My Lords, as was referred to, the more encouraging news from neighbouring Sudan over the weekend was tempered by the even more disturbing news from Ethiopia. Are the Government aware of the reports of people being targeted in Addis purely on the basis of their ethnicity and the establishment of new concentration camps near the city, including in a primary school? What firm action are the Government taking, with their allies, to prevent ethnic-based conflict, which, as the Minister said, could be truly catastrophic for the region if it spreads across borders?
My Lords, the UK is engaging with Ethiopia—in fact, with both sides of the dispute—at every level imaginable and at every possible opportunity. We have a frank but constructive relationship with the Government of Ethiopia, which enables UK Ministers and senior officials to raise our concerns and have forthright discussions about the conflict in Tigray with them. We will continue to do this and raise all credible allegations as they are put to us.
My Lords, we have heard horrific allegations of sexual torture and rape in Tigray. Far too often, the perpetrators are just not held to account. I very much welcome last week’s announcement that the Government will host an international conference on preventing sexual violence in conflict. Can my noble friend the Minister say what the Government hope this conference will achieve?
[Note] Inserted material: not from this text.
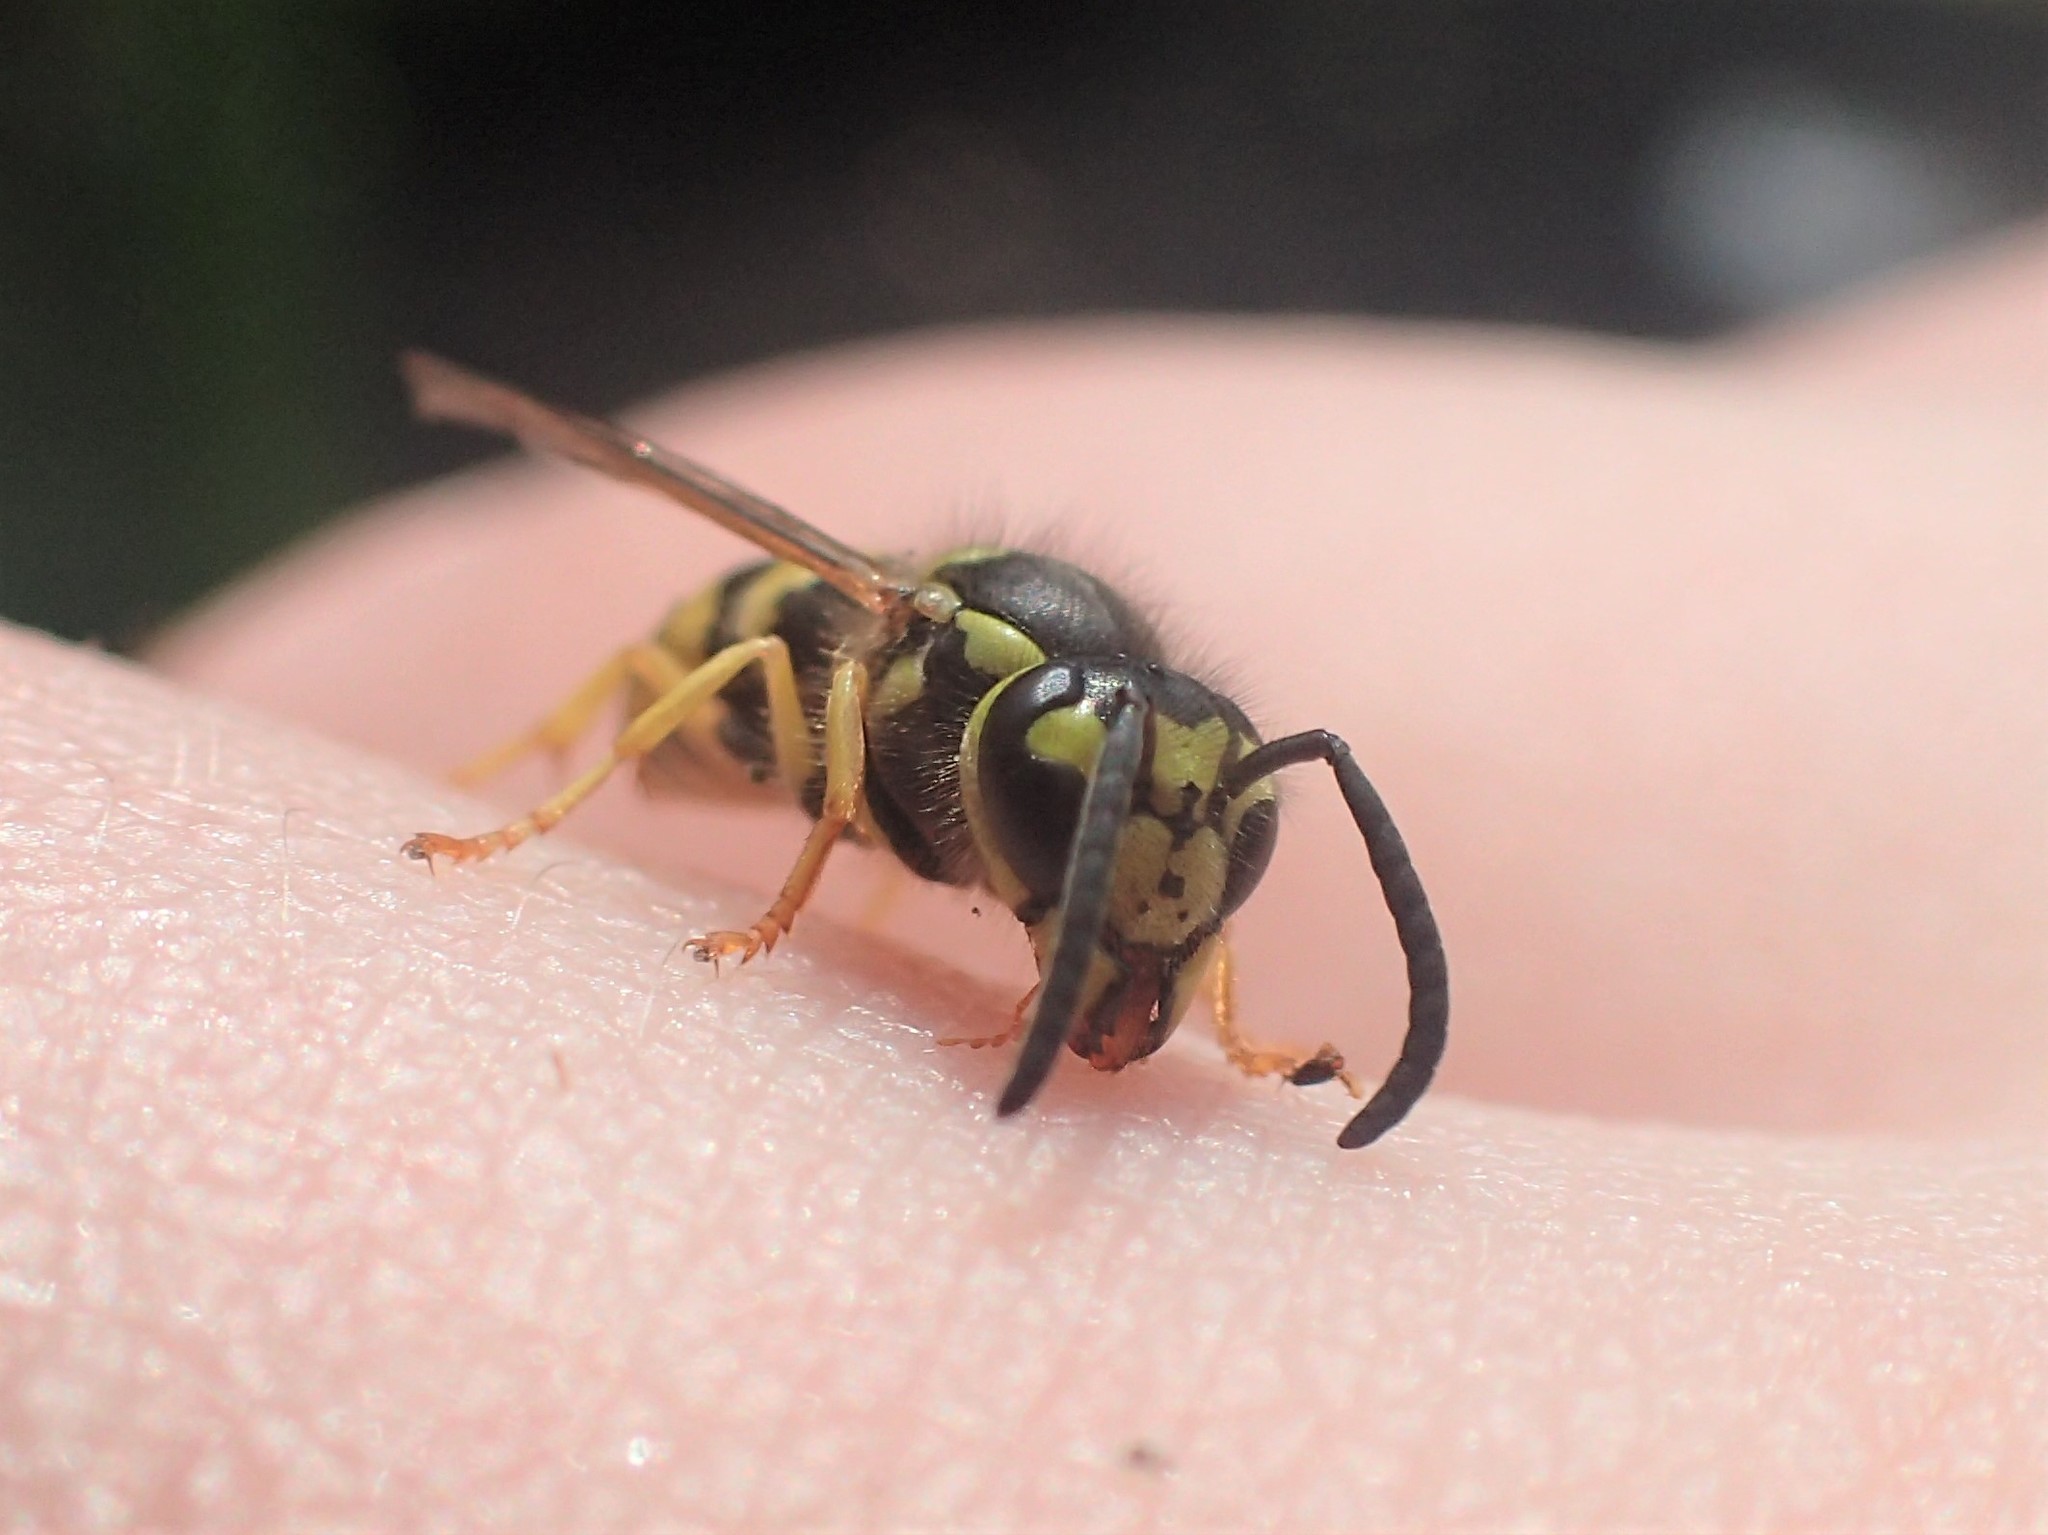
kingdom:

My Lords, in 2022, the UK plans to host an international conference to mark 10 years since the launch of the Preventing Sexual Violence in Conflict Initiative. The conference will bring together partners from all over the world to end violence against women and girls. This will be an important opportunity to review progress, identify challenges and agree further action on sexual violence in conflict, as well on wider gender equity issues. Further information on the conference will be made available shortly.
My Lords, is not part of the tragedy that, in one of the most malnourished and impoverished parts of Africa, both sides—the United Front, with the TPLF, and the Government—can find the resources to wage a bitter civil war? How can the aid community intervene? Is there any real danger that the country might descend into ethnic groupings, as in the Balkans, and destabilise the region?
My Lords, the conflict has the capacity to spill even further out of control and expand beyond the northern region. We have struggled to deploy UK aid for the reasons I described in my answer two questions ago. UK aid was being delivered into and across Tigray before the Government of Ethiopia created a blockade. We are supporting partners so that they can quickly recommence aid delivery should that be possible, and we are putting pressure on the Ethiopian Government to address the blockade and remove it.
My Lords, can the Minister confirm that he and the Foreign Office have received representations from the All-Party Parliamentary Group on Eritrea, which I co-chair, about torture, rape and starvation being used as weapons of war and the involuntary repatriation of Tigrayan refugees to Eritrea? Will the United Kingdom follow the United States in imposing targeted sanctions on the perpetrators of these crimes? What is being done to ensure that those responsible for what has rightly been described as a catastrophic, man-made disaster that is destabilising the whole of the Horn of Africa are brought to justice?